> **Documento fuente**:
_ _ _

Leyendo el Quijote. 1ª parte. Capítulo 45.

Capítulo cuadragésimo quinto:  Donde se acaba de averiguar la duda del yelmo de Mambrino y de la albarda, y otras aventuras sucedidas, con toda verdad .
 
Veíamos en el capítulo precedente cómo las versiones sobre la bacía o yelmo de Mambrino ("baciyelmo" lo llama Sancho, muy acertadamente) eran bien distintas según las dieran nuestros protagonistas o su anterior propietario.
 
Esa diferencia obliga a los allí presentes a dar su opinión, y no desaprovecha el barbero la ocasión para reírse del hecho y, de paso, ganarse un poco más la confianza de Don Quijote, al que, como sabemos, querían hacer retornar a su casa. El caso es que comenta: Y así, y tras apoyar
 
-Señor barbero, o quien sois, sabed que yo también soy de vuestro oficio, y tengo más ha de veinte años carta de examen, y conozco muy bien de todos los instrumentos de la barbería, sin que le falte uno; y ni más ni menos fui un tiempo en mi mocedad soldado, y sé también qué es yelmo, y qué es morrión, y celada de encaje, y otras cosas tocantes a la milicia, digo, a los géneros de armas de los soldados; y digo, salvo mejor parecer, remitiéndome siempre al mejor entendimiento, que esta pieza que está aquí delante y que este buen señor tiene en las manos no sólo no es bacía de barbero, pero está tan lejos de serlo como está lejos lo blanco de lo negro y la verdad de la mentira; también digo que éste, aunque es yelmo, no es yelmo entero.
-No, por cierto -dijo don Quijote-, porque le falta la mitad (...)
 
Y así, y tras apoyar dichas palabras todos los que estaban en el complot (cura, Cardenio, ...) y las conclusiones a las que llega Don Quijote sobre los extraordinarios  sucesos que ocurren en ese castillo, dejan al pobre barbero en un estado de confusión tal que ya no sabe si es él quien no rige o se ha encontrado entre un grupo de personas que consideraba respetables y son a cual más loco.
 
Para aquellos que la tenían del humor de don Quijote era todo esto materia de grandísima risa; pero para los que le ignoraban les parecía el mayor disparate del mundo, especialmente a los cuatro criados de don Luis, y a don Luis ni más ni menos, y a otros tres pasajeros que acaso habían llegado a la venta, que tenían parecer de ser cuadrilleros, como, en efeto, lo eran. Pero el que más se desesperaba era el barbero, (...)

_ _ _

> **Material de partida**:
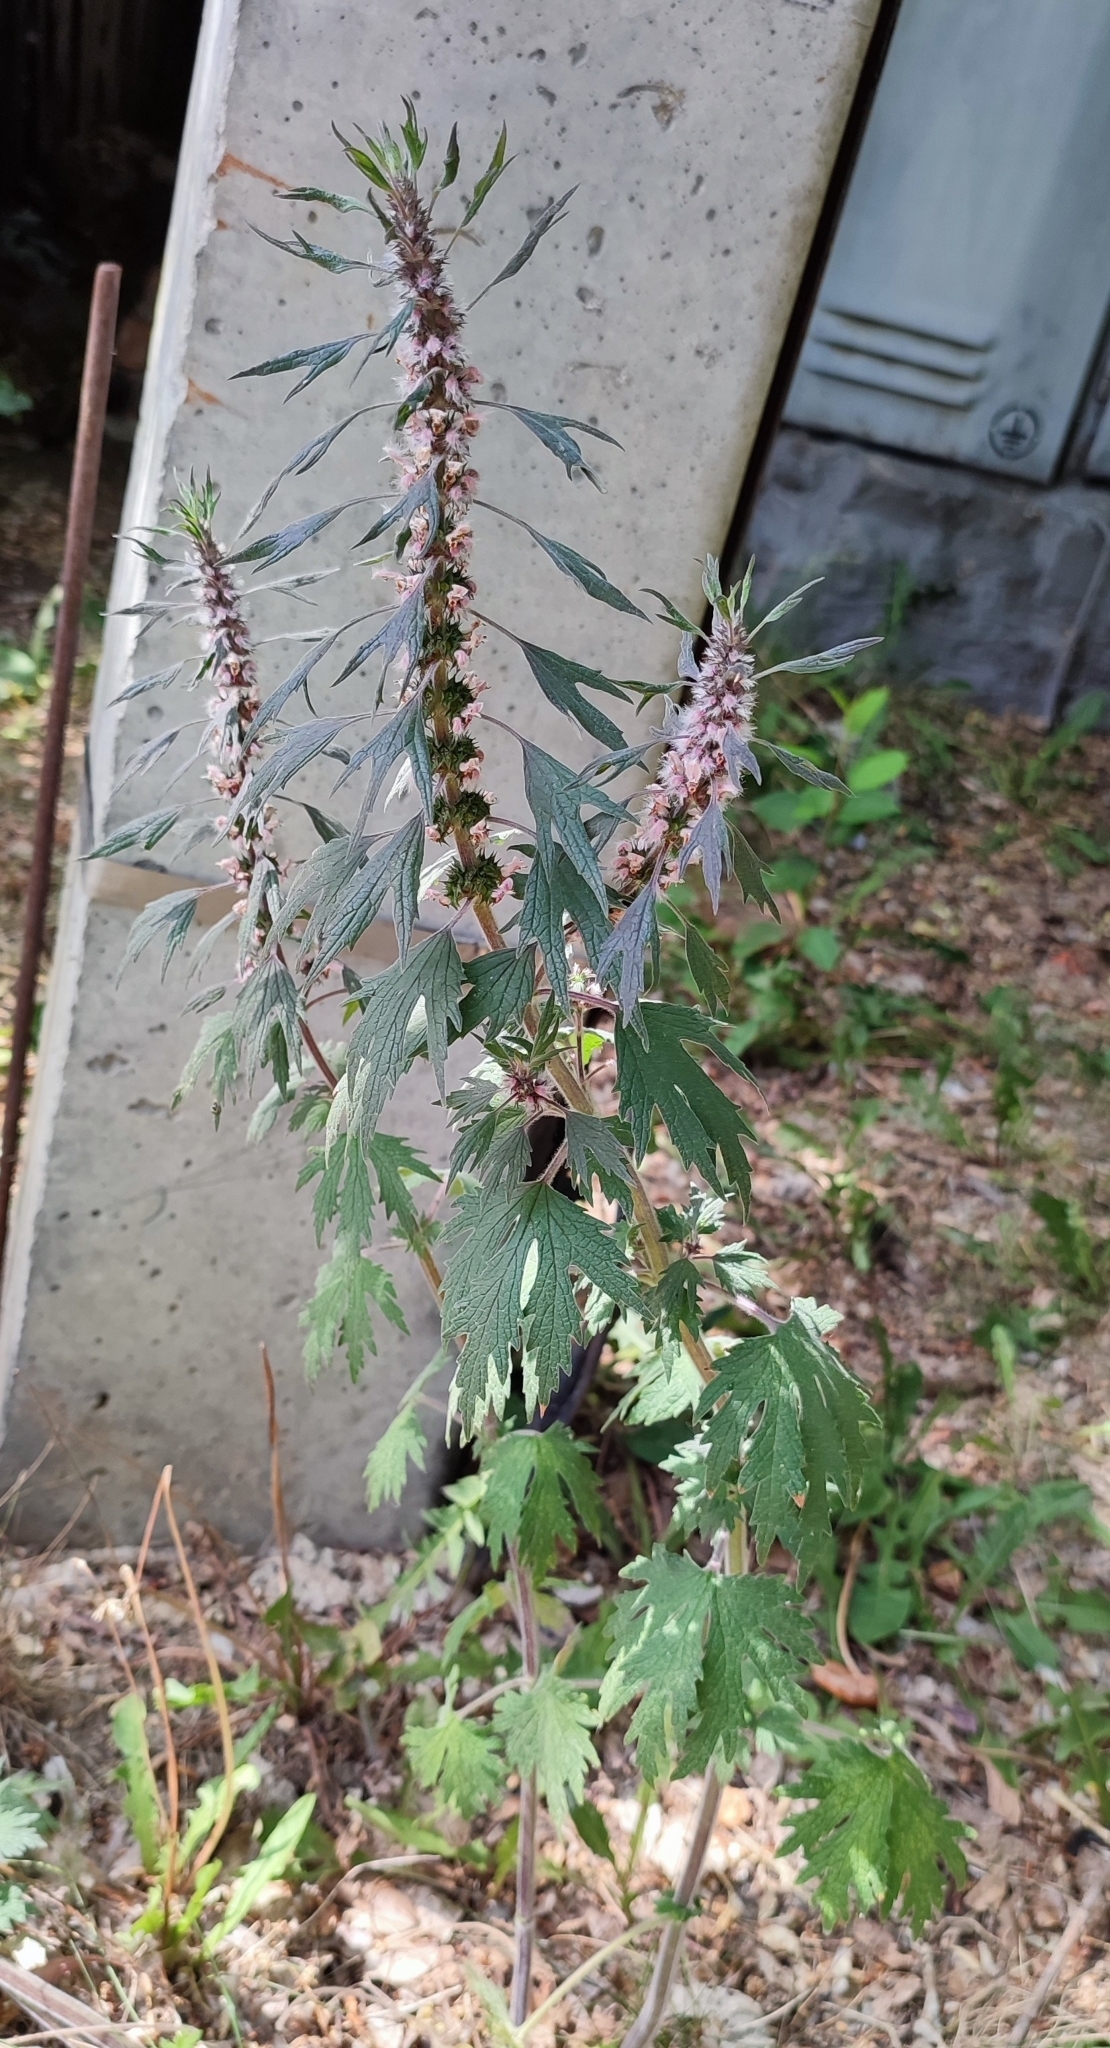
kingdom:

_ _ _

> **Objetivo planteado 1**: Según el documento fuente, ¿qué nombre le da Sancho a la bacía o yelmo de Mambrino?
> **Objetivo planteado 2**: Reproduce del documento fuente el fragmento que va desde "-No, por cierto" hasta "cual más loco.", incluido este último.
> **Objetivo planteado 3**: Explica, según el documento fuente, por qué lo que ocurría en la venta provocaba risa en unos y les parecía un disparate a otros.

> **Respuesta desarrollada 1**: Sancho la llama "baciyelmo".

> **Respuesta desarrollada 2**:
-No, por cierto -dijo don Quijote-, porque le falta la mitad (...)
 
Y así, y tras apoyar dichas palabras todos los que estaban en el complot (cura, Cardenio, ...) y las conclusiones a las que llega Don Quijote sobre los extraordinarios  sucesos que ocurren en ese castillo, dejan al pobre barbero en un estado de confusión tal que ya no sabe si es él quien no rige o se ha encontrado entre un grupo de personas que consideraba respetables y son a cual más loco.

> **Respuesta desarrollada 3**: Quienes conocían el humor de don Quijote lo tomaban como materia de grandísima risa. A quienes lo ignoraban, como los cuatro criados de don Luis, el propio don Luis y otros tres pasajeros que eran cuadrilleros, les parecía el mayor disparate del mundo.